Windows 7 HDD Partition ?

johnny quid

Well-Known Member
Hi folk,
Bought an Acer 6530G in '08, it came with Vista ^o) Pre-installed on C:\ and D:\ was for backup/data etc...
However i now have W7 Utl on C and W8CP on D and all is well..

But i would like to know: If the hidden partition named PQ_SERVICE only gets used with a set of Recovery DVDs i made with Acer Recovery Manager of Vista when it was virgin!
And if i delete this partition i will no longer be able to use the virgin Vista DVDs..?

As i don't see any other use for it.



Regards J.Quid
 
It depends... Are your Vista DVDs marked "Acer only"? If they are, they may not want to work with other brands. The PQ_SERVICE partition is a recovery partition, and works only with Vista. Since you don't have Vista anymore, there shouldn't be any problems with deleting or re-partitioning. Other than we never really know what Windows has written... If Windows 7 and 8 have written something in that partition, well, Heaven only knows.

As a man who recently lost nearly 200Gb, years of work included, due to ...eh... complications, I would suggest you leave that partition alone. Unless you have a "must need" for the space - it's probably 3Gb or something? Don't fix that which isn't broken,
might be a good rule here.

Cheers. :)
 
The hidden partition contains an installable copy of your operating system and drivers and may be booted into to recover your laptop completely to factory settings which will result in complete loss of any user data files and settings. You would need it in the case of any serious problem which required you to get your system wiped. It would also be needed in the case of a complete ard drive failure - the problem then is that it is stored on the hard drive which has failed. It is for this reason that yo are provided with a utility to burn the recovery image to a dvd which you can then use to set up a brand new hard drive. Having burned te dvd you could remove the hidden partition and use the freed up space as I have done but I would first try booting from your recovery dvd (but don't run the recovery of course!) to make sure it is going to work in the event you need it. I would also make a second copy of the recovery dvd and keep it in a separate place from the first one - I'm a great believer in Sod's law!
 
This recovery partition is now useless. By installing W7 into the original Vista partition you lost the original bootmgr and the BCD to load from the recovery partition. You might as well use the space for something else.
 
This recovery partition is now useless. By installing W7 into the original Vista partition you lost the original bootmgr and the BCD to load from the recovery partition. You might as well use the space for something else.
This is not the case with the recovery partitions I have had experience with.

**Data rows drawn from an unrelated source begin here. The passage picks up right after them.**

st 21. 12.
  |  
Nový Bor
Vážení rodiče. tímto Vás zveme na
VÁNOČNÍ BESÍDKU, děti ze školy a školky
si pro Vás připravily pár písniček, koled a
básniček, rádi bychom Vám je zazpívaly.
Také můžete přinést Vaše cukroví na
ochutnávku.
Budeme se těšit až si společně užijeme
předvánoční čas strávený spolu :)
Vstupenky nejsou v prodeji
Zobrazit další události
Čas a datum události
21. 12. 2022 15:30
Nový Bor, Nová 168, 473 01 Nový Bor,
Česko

Sure you lose the option to boot the partition while the PC is loading but marking the recovery partition active has always loaded the recovery partition for me. If I remember correctly when the recovery partition has to create the OS partition the MBR is re-written (I could be mistaken though).
 
This is not the case with the recovery partitions I have had experience with.

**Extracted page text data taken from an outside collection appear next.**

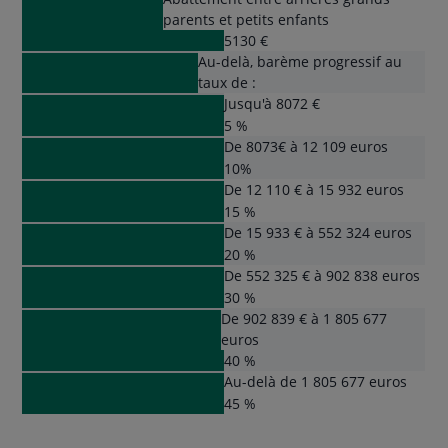
parents et petits enfants
5130 €
Au-delà, barème progressif au
taux de :
Jusqu'à 8072 €
5 %
De 8073€ à 12 109 euros
10%
De 12 110 € à 15 932 euros
15 %
De 15 933 € à 552 324 euros
20 %
De 552 325 € à 902 838 euros
30 %
De 902 839 € à 1 805 677
euros
40 %
Au-delà de 1 805 677 euros
45 %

Sure you lose the option to boot the partition while the PC is loading but marking the recovery partition active has always loaded the recovery partition for me. If I remember correctly when the recovery partition has to create the OS partition the MBR is re-written (I could be mistaken though).

True - the recovery partition may still be accessed in this way but in any event make sure you have at least two copies of the recovery dvd before reassigning the disk space.
 
Your scheme would work on e.g. a Dell system where the bootmgr is very often placed on the Recovery Partition. But on a system where the bootmgr is located on the C partition, I fail to see how you can boot once that partition is wiped out - even if you activate the Recovery Partition.
 
Your scheme would work on e.g. a Dell system where the bootmgr is very often placed on the Recovery Partition.
Holds true for HP's and eMachines as well. I did leave the door open for machines that are configured differently.

Can you verify the facts with Acer PC's, I believe that is the question in this case? The only reason I even spoke up was because of the statement about the recovery partition (leaving the door open to insinuation of any system) was rendered useless the moment the MBR was erased.
 
The information in PQ_SERVICE is apt, if it has a true goal - and since we don't really know what has happened, we cannot determine whether it's good for anything or not. Can we?

I still suggest to leave it alone. May come a day you find it usable? What's a few gigabytes... in these days? Take the secure before the insecure.